On the reason Georgia is upgrading to a ballot-marking device

Well, the system that we have, the DREs, were put into place in 2002. That's 17 years ago.

I mentioned the iPhone that came out in 2006, and you've had 10 or 11 improvements and updates. And that's the new system. We're still working with a system that hasn't had software code updated since 2005.

What people don't understand is that it's not available, because that original company went into bankruptcy, and the software code and the rights to that were separate at the time. So, it was not available for an update.

We've used it. It came out that there's never been a hack of that system, so it's been secure.

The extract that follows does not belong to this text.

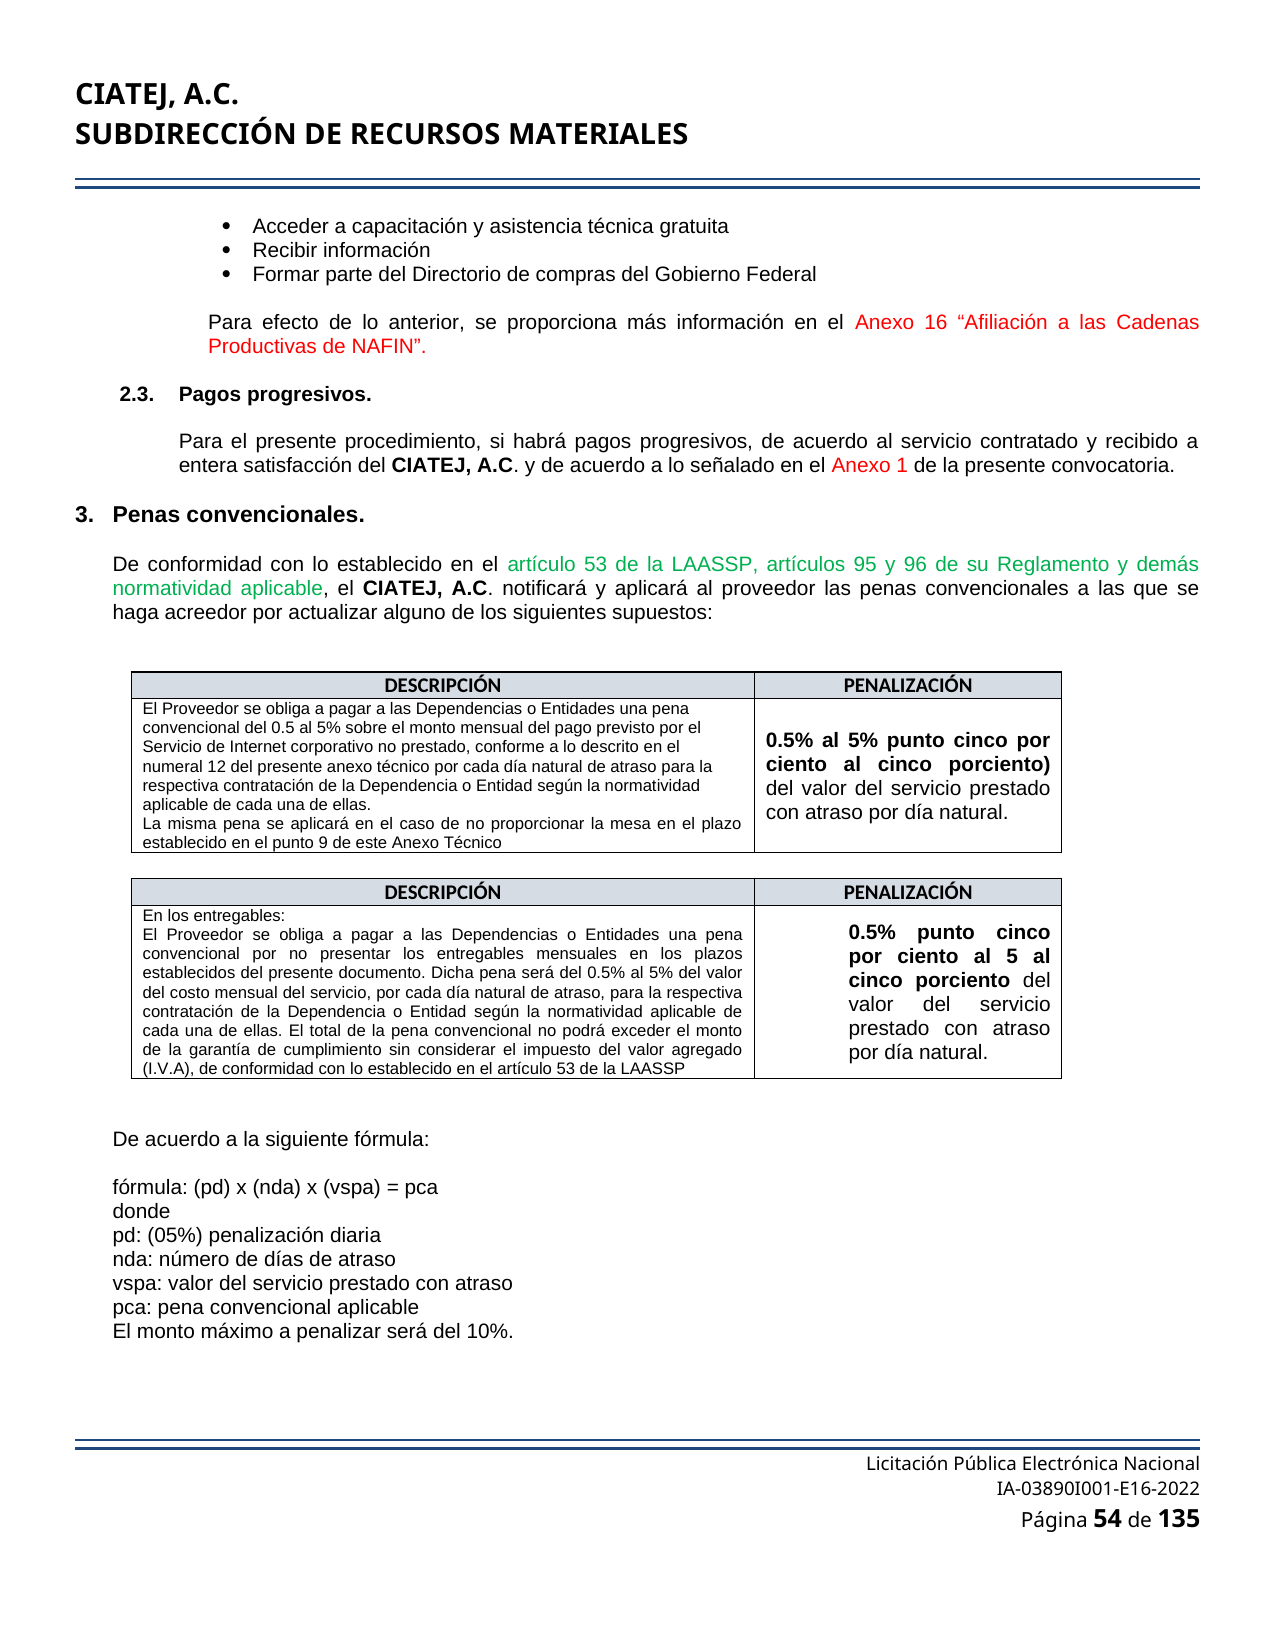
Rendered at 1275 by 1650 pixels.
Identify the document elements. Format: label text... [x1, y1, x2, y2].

But obviously, it's older. Just like if you have a car that was 17 years old, you might want to upgrade it to a new car and you’d like to get the latest technology. That's why we're updating it, and it makes a lot of sense.

Obviously, we're going to follow what is the best practice that we're seeing, and right now people in America are either using ballot-marking devices or hand-marked paper ballots. But no matter what system they use, everyone is walking five or six feet over to the optical scanner. Whether we use the hand-marked paper ballot, or if we use the ballot-marking device, we're going to have an optical scanner.

If you look at what they're doing in Los Angeles County: Los Angeles County has developed their own system. At the end of the day, what they chose was a ballot-marking device with an optical scanner, just like Georgia, different company. It’s not a hand-marked paper ballot. And look, Los Angeles County, if you want to be honest, is a blue county. And we're going the same way that California did.

So, we think it's the best way to make sure that we secure voter intent, it makes sure that everyone is treated the same whether you have a disability or you’re non-disabled, everyone uses the same machine. And we think that's a good thing that we're treating everyone the same. I think that's a great heritage for Georgia.

On election cybersecurity

Well, I had a person in my office just this morning talking about a new technology. And we're going to bring our technology team together and take a look at what this person was talking about.

Our ears are open, eyes are open. We are wanting to find out what are the best practices.

Like I said, we've already brought in cybersecurity experts. In fact, one of the bills that passed the last session was that we were going to work towards hardening our facilities and making sure we had NIST standards, national standards for cybersecurity and other measures.

We understand how critical it is. We understand that hackers never sleep, and nor can we, and it's a race that never has a finish line. We understand that. So we understand that we have been working hard staying head of folks, because they're always coming to get us, we get it.